Interaction between src family kinases and rho-kinase in agonist-induced Ca(2+)-sensitization of rat pulmonary artery

AIMS: We investigated the role of src family kinases (srcFK) in agonist-mediated Ca(2+)-sensitization in pulmonary artery and whether this involves interaction with the rho/rho-kinase pathway. METHODS AND RESULTS: Intra-pulmonary arteries (IPAs) and cultured pulmonary artery smooth muscle cells (PASMC) were obtained from rat. Expression of srcFK was determined at the mRNA and protein levels. Ca(2+)-sensitization was induced by prostaglandin F(2α) (PGF(2α)) in α-toxin-permeabilized IPAs. Phosphorylation of the regulatory subunit of myosin phosphatase (MYPT-1) and of myosin light-chain-20 (MLC(20)) and translocation of rho-kinase in response to PGF(2α) were also determined. Nine srcFK were expressed at the mRNA level, including src, fyn, and yes, and PGF(2α) enhanced phosphorylation of three srcFK proteins at tyr-416. In α-toxin-permeabilized IPAs, PGF(2α) enhanced the Ca(2+)-induced contraction (pCa 6.9) approximately three-fold.
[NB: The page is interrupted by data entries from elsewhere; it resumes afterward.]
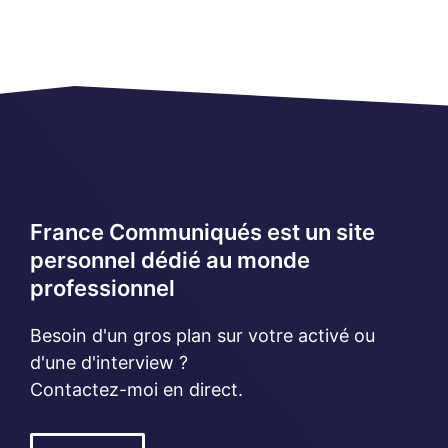
France Communiqués est un site
personnel dédié au monde
professionnel
Besoin d'un gros plan sur votre activé ou
d'une d'interview ?
Contactez-moi en direct.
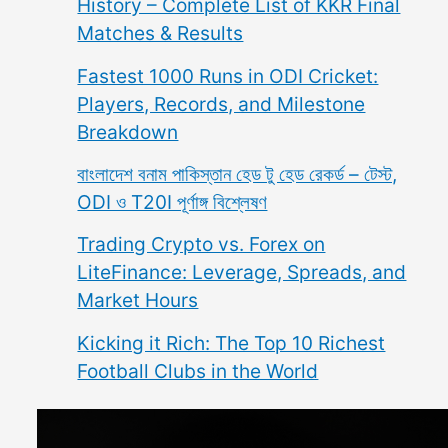
History – Complete List of KKR Final
Matches & Results
Fastest 1000 Runs in ODI Cricket:
Players, Records, and Milestone
Breakdown
বাংলাদেশ বনাম পাকিস্তান হেড টু হেড রেকর্ড – টেস্ট,
ODI ও T20I পূর্ণাঙ্গ বিশ্লেষণ
Trading Crypto vs. Forex on
LiteFinance: Leverage, Spreads, and
Market Hours
Kicking it Rich: The Top 10 Richest
Football Clubs in the World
This enhancement was inhibited by the srcFK blockers SU6656 and PP2 and by the rho-kinase inhibitor Y27632. Y27632, but not SU6656 or PP2, also inhibited the underlying pCa 6.9 contraction. PGF(2α) enhanced phosphorylation of MYPT-1 at thr-697 and thr-855 and of MLC(20) at ser-19. This enhancement, but not the underlying basal phosphorylation, was inhibited by SU6656. Y27632 suppressed both basal and PGF(2α)-mediated phosphorylation. The effects of SU6656 and Y27632, on both contraction and MYPT-1 and MLC(20) phosphorylation, were not additive. PGF(2α) triggered translocation of rho-kinase in PASMC, and this was inhibited by SU6656. CONCLUSIONS: srcFK are activated by PGF(2α) in the rat pulmonary artery and may contribute to Ca(2+)-sensitization and contraction via rho-kinase translocation and phosphorylation of MYPT-1.